_TASK PROMPT:_ In the entries below, find the line containing "fx_px: 1727" and the line containing "exposure_s: 1/200". Copy those two lines and everything between them exactly, and only that.

### GIVEN DATA

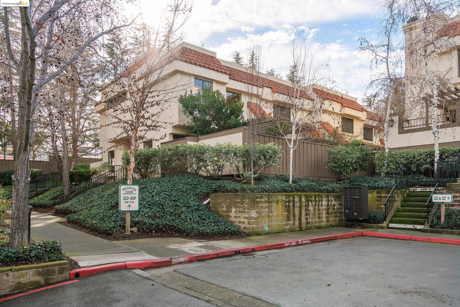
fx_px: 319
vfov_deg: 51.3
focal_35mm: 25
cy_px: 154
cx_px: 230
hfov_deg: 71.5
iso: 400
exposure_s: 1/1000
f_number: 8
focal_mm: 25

######
### GIVEN DATA

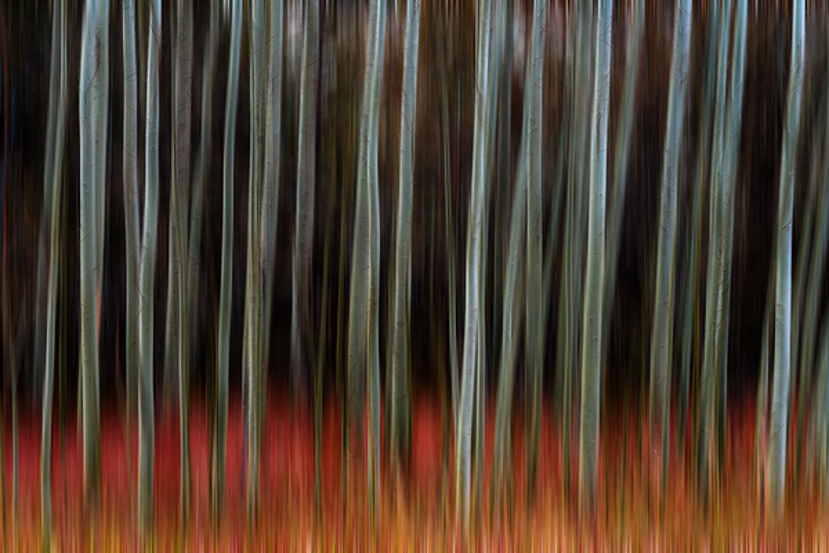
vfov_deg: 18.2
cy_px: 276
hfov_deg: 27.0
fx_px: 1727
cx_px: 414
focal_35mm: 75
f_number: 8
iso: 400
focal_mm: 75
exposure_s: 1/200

######

_YOUR SOLUTION:_
fx_px: 1727
cx_px: 414
focal_35mm: 75
f_number: 8
iso: 400
focal_mm: 75
exposure_s: 1/200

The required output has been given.